* Extrait de page
==================================================
Après des bandes dessinées consacrées au général de Gaulle, à Jean Moulin ou encore à Pierre Messmer, la collection Les Compagnons de la Libération dédie un album à Romain Gary, un écrivain qui n’a pas seulement marqué l’histoire littéraire française, mais s’est aussi battu pour sa patrie d’adoption.
L’Ordre de la Libération a été créé en novembre 1940 par le général de Gaulle afin de souligner l’engagement de ceux et celles qui ont rejoint la Résistance durant la Deuxième Guerre mondiale, et dont les actions ont servi à libérer la France. 1038 personnes ont reçu le titre de « Compagnons », parmi lesquels des militaires et des civils, des ouvriers et des chefs d’entreprise, des gens de peu et de futurs dirigeants politiques, et la collection Les Compagnons de la Libération vise à faire connaître ces héros, et leurs motivations, par le biais de la bande dessinée. Si la majorité des récipiendaires de l’insigne de la croix de Lorraine étaient Français, soixante étrangers de 22 nationalités différentes ont également reçu cet honneur, dont l’homme de lettres Romain Gary.
On connaît assez bien la carrière littéraire de Romain Gary, alias Émile Ajar, le seul auteur de l’Histoire ayant remporté le Goncourt sous deux noms différents, mais la plupart ignorent le rôle important qu’il a joué pendant la Seconde Guerre mondiale, un oubli que vient corriger cet album de la série Les Compagnons de la Libération. Né le 8 mai 1914 à Vilnius, dans une Lituanie sous occupation russe, c’est à sa mère Mina, francophile et fascinée par le pays des Lumières, que le jeune Roman Kacew doit son attachement profond à un pays qu’il ne découvrira qu’à l’âge de 14 ans. En russe, « Gary », le nom de plume qu’il s’est choisi, signifie « le feu », et le jeune sergent brûlera de se battre contre les ennemis de la liberté, même après que la France aie capitulé devant les nazis.
==================================================
* Enregistrements fournis
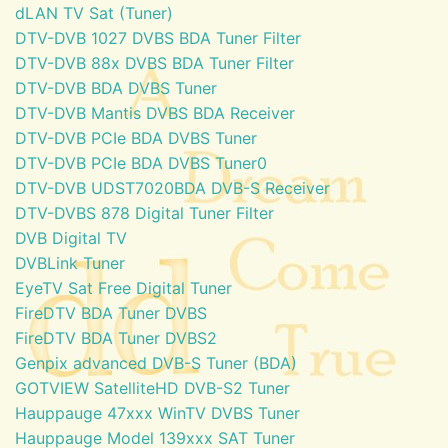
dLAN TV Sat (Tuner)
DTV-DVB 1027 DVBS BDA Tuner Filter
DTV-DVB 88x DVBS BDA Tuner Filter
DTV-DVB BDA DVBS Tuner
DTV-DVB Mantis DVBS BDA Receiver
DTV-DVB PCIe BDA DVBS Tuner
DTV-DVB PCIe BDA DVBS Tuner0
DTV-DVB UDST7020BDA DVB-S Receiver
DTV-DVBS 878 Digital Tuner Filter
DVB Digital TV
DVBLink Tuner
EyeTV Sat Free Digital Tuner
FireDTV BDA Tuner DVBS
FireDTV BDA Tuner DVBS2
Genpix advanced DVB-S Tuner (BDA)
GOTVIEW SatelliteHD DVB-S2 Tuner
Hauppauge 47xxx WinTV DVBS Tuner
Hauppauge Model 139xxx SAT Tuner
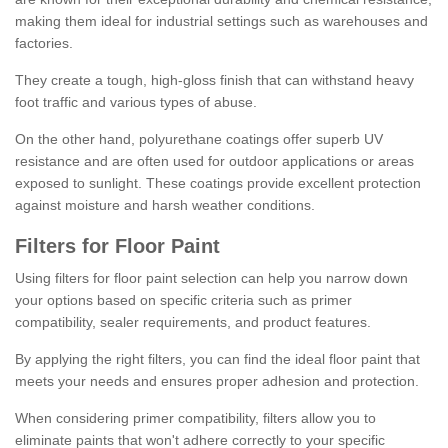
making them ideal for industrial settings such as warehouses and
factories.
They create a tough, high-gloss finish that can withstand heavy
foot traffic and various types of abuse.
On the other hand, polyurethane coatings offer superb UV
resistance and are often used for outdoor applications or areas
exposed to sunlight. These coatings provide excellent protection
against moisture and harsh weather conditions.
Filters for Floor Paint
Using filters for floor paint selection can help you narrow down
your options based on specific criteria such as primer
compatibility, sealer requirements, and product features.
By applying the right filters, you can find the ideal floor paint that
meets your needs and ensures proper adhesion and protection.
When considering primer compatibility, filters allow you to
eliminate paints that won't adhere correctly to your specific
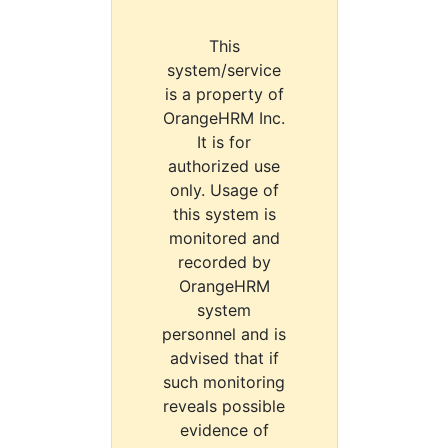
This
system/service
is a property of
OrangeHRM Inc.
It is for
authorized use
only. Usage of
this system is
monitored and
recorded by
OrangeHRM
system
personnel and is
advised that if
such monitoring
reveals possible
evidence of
==================================================
* Consignes à suivre
Poursuivez la présentation de l’album consacré à Romain Gary en reprenant juste après sa dernière phrase.

* Résultat produit
La bande dessinée relate une histoire plutôt ironique. En effet, durant les premières années de la guerre, Gary ne cessera de poursuivre les combats, mais arrivera trop tard la plupart du temps pour y prendre part. Avant de se distinguer par ses gestes de bravoure au sein des Forces aériennes françaises libres, l’aviateur se rendra au Maroc, en Lybie, au Nigéria ou en Éthiopie, débarquant toujours en retard, une fois que les affrontements s’étaient déplacés ailleurs. En Syrie, alors que, pour une fois, il arrive dans le feu de l’action, il contracte la fièvre typhoïde, et son état de santé est si grave qu’il reçoit même l’extrême-onction. Durant tout ce temps, il écrit à sa mère des lettres où il décrit des exploits héroïques et des faits d’armes fictifs, et travaille en parallèle sur son premier roman, Éducation européenne.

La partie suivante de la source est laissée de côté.